The authors also argue that a large body of research into the causes of the apparent slowdown — which tended to target natural fluctuations, and especially the behavior of the Pacific Ocean — represents valuable work that advances our understanding of “a basic science question that has been studied for at least twenty years: what are the signatures of (and the interactions between) internal decadal variability and the responses to external forcings, such as increasing GHGs or aerosols from volcanic eruptions?”
To be sure, the researchers behind the current paper absolutely do not think that global warming is over or anything of the sort — rather, the argument is that there was a real slowdown that’s scientifically interesting, even if it was brief and is now probably over. After all, even if they paused, temperatures now seem to be rising again, with 2014 and 2015 setting back-to-back global temperature records.
Or as Ed Hawkins, one of the researchers and a scientist at the National Centre for Atmospheric Science at the University of Reading, put it on his blog when the paper emerged: “climate scientists agree that global warming has not ‘stopped’ – global surface temperatures and ocean heat content have continued to increase, sea levels are still rising, and the planet is retaining ~0.5 days of the sun’s incoming energy per year.”
Stephan Lewandowsky, a psychologist at the University of Bristol in the UK who has co-authored a series of papers questioning the pause, sent a comment in response to new paper by John Fyfe and his colleagues. Lewandowsky said one reason matters are confusing is that there are multiple issues swirling here, and the main one he has taken issue with is the idea that global warming has stopped. A brief slowdown, if it existed, doesn’t show that.

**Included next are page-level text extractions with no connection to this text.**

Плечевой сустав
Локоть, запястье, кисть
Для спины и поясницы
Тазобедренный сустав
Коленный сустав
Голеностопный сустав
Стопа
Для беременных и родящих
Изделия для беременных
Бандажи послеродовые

In contrast, Lewandowsky argues, the new paper underscores something different — it is investigating whether temperatures in the 2000s did or did not match what climate change models had expected. And the new study says they did not.
“As far as we are concerned,” Lewandowsky said by email, “there is no discrepancy between us and Fyfe et al. as we address two distinct scholarly questions–and they agree with us about the ‘warming didn’t stop part,’ which is the only thing we addressed.”
The new study set off a flurry of tweets by leading climate scientist Gavin Schmidt, director of NASA’s Goddard Institute for Space Studies, who argued that there is really no long term let up in warming, but that nonetheless, it could be scientifically interesting to try to understand the reasons for a short term one. Here are some examples:
Still, there’s a giant elephant in the room. Researchers can draw nuances and distinctions about what they mean and don’t mean, but the problem here has really always been the un-nuanced way that “pause” research has been cited in the broader debate, in order to undermine the idea of human caused climate change — even though none of these researchers think that it actually does that.
Indeed, the new publication is sure to re-awaken the highly politicized debate over the “pause” — so high profile that it was at the center of a recent congressional investigation, by Rep. Lamar Smith (R-Tex.) of the House Committee on Science, into the NOAA researchers who challenged the pause’s validity in 2015.
A leading presidential candidate, Ted Cruz, also continues to make a pause-like argument to undermine the idea of climate change, although he takes a somewhat different tack, citing satellite data that also, he says, appear to suggest a “pause.”
Thus, in the end, scientists may well reconcile over the “pause” — acknowledging that it was real, brief, and interesting, but no reason not to worry about the planet — but the fact remains that for the rest of society, this debate was anything but purely scientific.